▼

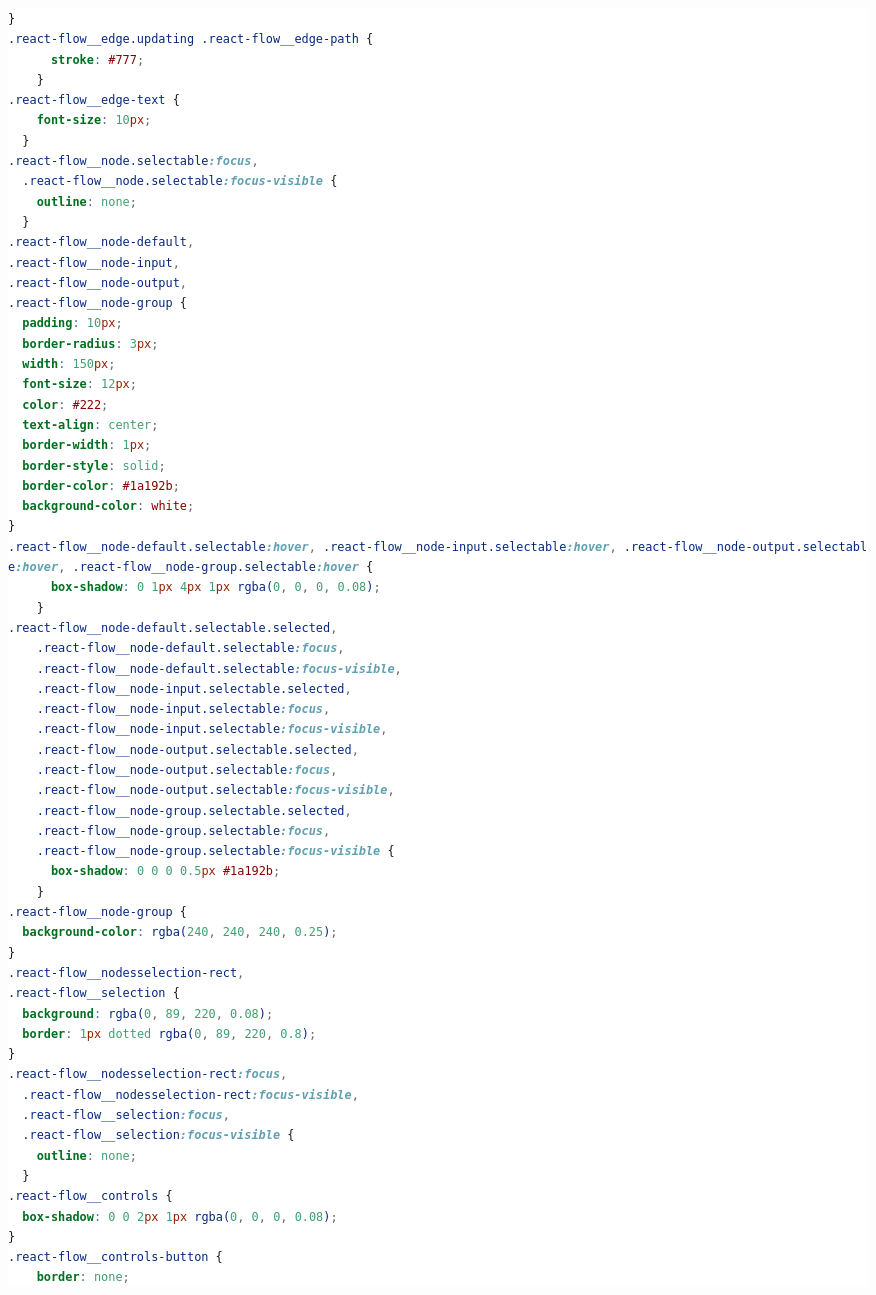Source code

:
 ```css
}
.react-flow__edge.updating .react-flow__edge-path {
      stroke: #777;
    }
.react-flow__edge-text {
    font-size: 10px;
  }
.react-flow__node.selectable:focus,
  .react-flow__node.selectable:focus-visible {
    outline: none;
  }
.react-flow__node-default,
.react-flow__node-input,
.react-flow__node-output,
.react-flow__node-group {
  padding: 10px;
  border-radius: 3px;
  width: 150px;
  font-size: 12px;
  color: #222;
  text-align: center;
  border-width: 1px;
  border-style: solid;
  border-color: #1a192b;
  background-color: white;
}
.react-flow__node-default.selectable:hover, .react-flow__node-input.selectable:hover, .react-flow__node-output.selectable:hover, .react-flow__node-group.selectable:hover {
      box-shadow: 0 1px 4px 1px rgba(0, 0, 0, 0.08);
    }
.react-flow__node-default.selectable.selected,
    .react-flow__node-default.selectable:focus,
    .react-flow__node-default.selectable:focus-visible,
    .react-flow__node-input.selectable.selected,
    .react-flow__node-input.selectable:focus,
    .react-flow__node-input.selectable:focus-visible,
    .react-flow__node-output.selectable.selected,
    .react-flow__node-output.selectable:focus,
    .react-flow__node-output.selectable:focus-visible,
    .react-flow__node-group.selectable.selected,
    .react-flow__node-group.selectable:focus,
    .react-flow__node-group.selectable:focus-visible {
      box-shadow: 0 0 0 0.5px #1a192b;
    }
.react-flow__node-group {
  background-color: rgba(240, 240, 240, 0.25);
}
.react-flow__nodesselection-rect,
.react-flow__selection {
  background: rgba(0, 89, 220, 0.08);
  border: 1px dotted rgba(0, 89, 220, 0.8);
}
.react-flow__nodesselection-rect:focus,
  .react-flow__nodesselection-rect:focus-visible,
  .react-flow__selection:focus,
  .react-flow__selection:focus-visible {
    outline: none;
  }
.react-flow__controls {
  box-shadow: 0 0 2px 1px rgba(0, 0, 0, 0.08);
}
.react-flow__controls-button {
    border: none;
```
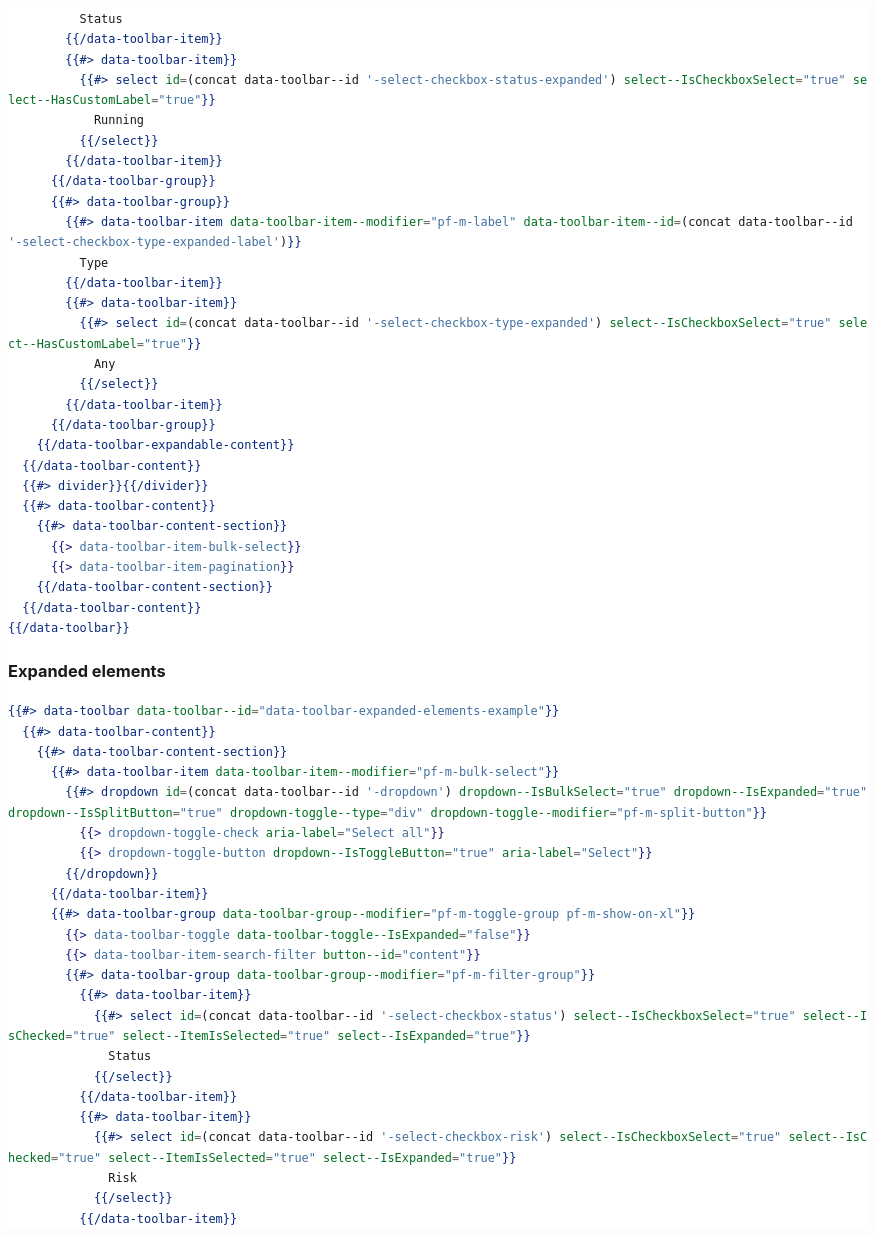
 ```hbs title=Stacked-on-mobile-(filters-collapsed,-expandable-content-expanded)
          Status
        {{/data-toolbar-item}}
        {{#> data-toolbar-item}}
          {{#> select id=(concat data-toolbar--id '-select-checkbox-status-expanded') select--IsCheckboxSelect="true" select--HasCustomLabel="true"}}
            Running
          {{/select}}
        {{/data-toolbar-item}}
      {{/data-toolbar-group}}
      {{#> data-toolbar-group}}
        {{#> data-toolbar-item data-toolbar-item--modifier="pf-m-label" data-toolbar-item--id=(concat data-toolbar--id '-select-checkbox-type-expanded-label')}}
          Type
        {{/data-toolbar-item}}
        {{#> data-toolbar-item}}
          {{#> select id=(concat data-toolbar--id '-select-checkbox-type-expanded') select--IsCheckboxSelect="true" select--HasCustomLabel="true"}}
            Any
          {{/select}}
        {{/data-toolbar-item}}
      {{/data-toolbar-group}}
    {{/data-toolbar-expandable-content}}
  {{/data-toolbar-content}}
  {{#> divider}}{{/divider}}
  {{#> data-toolbar-content}}
    {{#> data-toolbar-content-section}}
      {{> data-toolbar-item-bulk-select}}
      {{> data-toolbar-item-pagination}}
    {{/data-toolbar-content-section}}
  {{/data-toolbar-content}}
{{/data-toolbar}}
```

### Expanded elements

```hbs title=Expanded-elements
{{#> data-toolbar data-toolbar--id="data-toolbar-expanded-elements-example"}}
  {{#> data-toolbar-content}}
    {{#> data-toolbar-content-section}}
      {{#> data-toolbar-item data-toolbar-item--modifier="pf-m-bulk-select"}}
        {{#> dropdown id=(concat data-toolbar--id '-dropdown') dropdown--IsBulkSelect="true" dropdown--IsExpanded="true" dropdown--IsSplitButton="true" dropdown-toggle--type="div" dropdown-toggle--modifier="pf-m-split-button"}}
          {{> dropdown-toggle-check aria-label="Select all"}}
          {{> dropdown-toggle-button dropdown--IsToggleButton="true" aria-label="Select"}}
        {{/dropdown}}
      {{/data-toolbar-item}}
      {{#> data-toolbar-group data-toolbar-group--modifier="pf-m-toggle-group pf-m-show-on-xl"}}
        {{> data-toolbar-toggle data-toolbar-toggle--IsExpanded="false"}}
        {{> data-toolbar-item-search-filter button--id="content"}}
        {{#> data-toolbar-group data-toolbar-group--modifier="pf-m-filter-group"}}
          {{#> data-toolbar-item}}
            {{#> select id=(concat data-toolbar--id '-select-checkbox-status') select--IsCheckboxSelect="true" select--IsChecked="true" select--ItemIsSelected="true" select--IsExpanded="true"}}
              Status
            {{/select}}
          {{/data-toolbar-item}}
          {{#> data-toolbar-item}}
            {{#> select id=(concat data-toolbar--id '-select-checkbox-risk') select--IsCheckboxSelect="true" select--IsChecked="true" select--ItemIsSelected="true" select--IsExpanded="true"}}
              Risk
            {{/select}}
          {{/data-toolbar-item}}
```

▲

_WHAT IS REQUIRED_: Only lines with the string "rect" belong in the answer; copy each of them from the listing.

_SOLUTION TO THIS TASK_:
.react-flow__nodesselection-rect,
.react-flow__nodesselection-rect:focus,
  .react-flow__nodesselection-rect:focus-visible,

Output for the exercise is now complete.